Fig. 2: Structural‒functional coupling (SFC) differences between participants with progressive supranuclear palsy (PSP) and healthy controls (HC). | Communications Biology

Fig. 2: Structural‒functional coupling (SFC) differences between participants with progressive supranuclear palsy (PSP) and healthy controls (HC).

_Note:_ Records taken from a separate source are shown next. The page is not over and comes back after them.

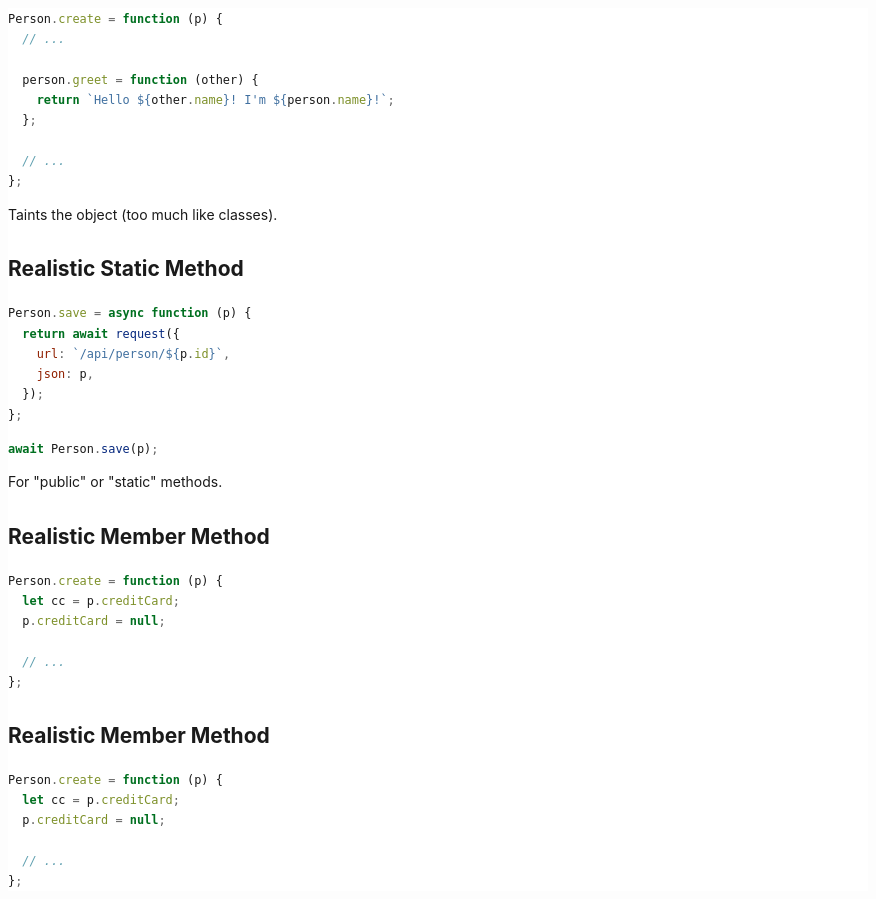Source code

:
 ```js
Person.create = function (p) {
  // ...

  person.greet = function (other) {
    return `Hello ${other.name}! I'm ${person.name}!`;
  };

  // ...
};
```

Taints the object (too much like classes).

[comment]: # "!!! data-auto-animate"

## Realistic Static Method

```js
Person.save = async function (p) {
  return await request({
    url: `/api/person/${p.id}`,
    json: p,
  });
};
```

```js
await Person.save(p);
```

For "public" or "static" methods.

[comment]: # "!!!"

## Realistic Member Method

```js
Person.create = function (p) {
  let cc = p.creditCard;
  p.creditCard = null;

  // ...
};
```

[comment]: # "!!! data-auto-animate"

## Realistic Member Method

```js
Person.create = function (p) {
  let cc = p.creditCard;
  p.creditCard = null;

  // ...
};
```


[comment]: # "THEME = white"
[comment]: # "CODE_THEME = zenburn"
[comment]: # "controls: false"
[comment]: # "keyboard: true"
[comment]: # "markdown: { smartypants: true }"
[comment]: # "hash: false"
[comment]: # "respondToHashChanges: false"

From: Abnormal structural‒functional coupling patterning in progressive supranuclear palsy is associated with diverse gradients and histological features

Fig. 2

A The SFC pattern in patients with PSP and healthy controls. The prefrontal cortex exhibited higher coupling whereas the lateral temporal and frontoparietal areas showed lower coupling values. The PSP maintained this particular pattern. B The histogram shows the distributions of the mean SFC values in the PSP and control groups after regressing out the effects of age, sex, and age × sex. C Case‒control comparison (t-map) of regional SFC (first row, unthresholded). Twenty-seven cortical regions showed statistically significant differences (bottom row, p  <  0.05, threshold by BH-FDR correction). D A density scatterplot of the mean regional SFC values of healthy controls (x-axis) and the case‒control t statistic (y-axis) (r  =  −0.1928, pspin  = 0.0286). Most cortical regions have positive SFC in healthy controls, which increases in PSP patients compared with healthy controls (72.7% of regions), or positive SFC in healthy controls, which decreases in PSP patients compared with healthy controls (26.9% of regions).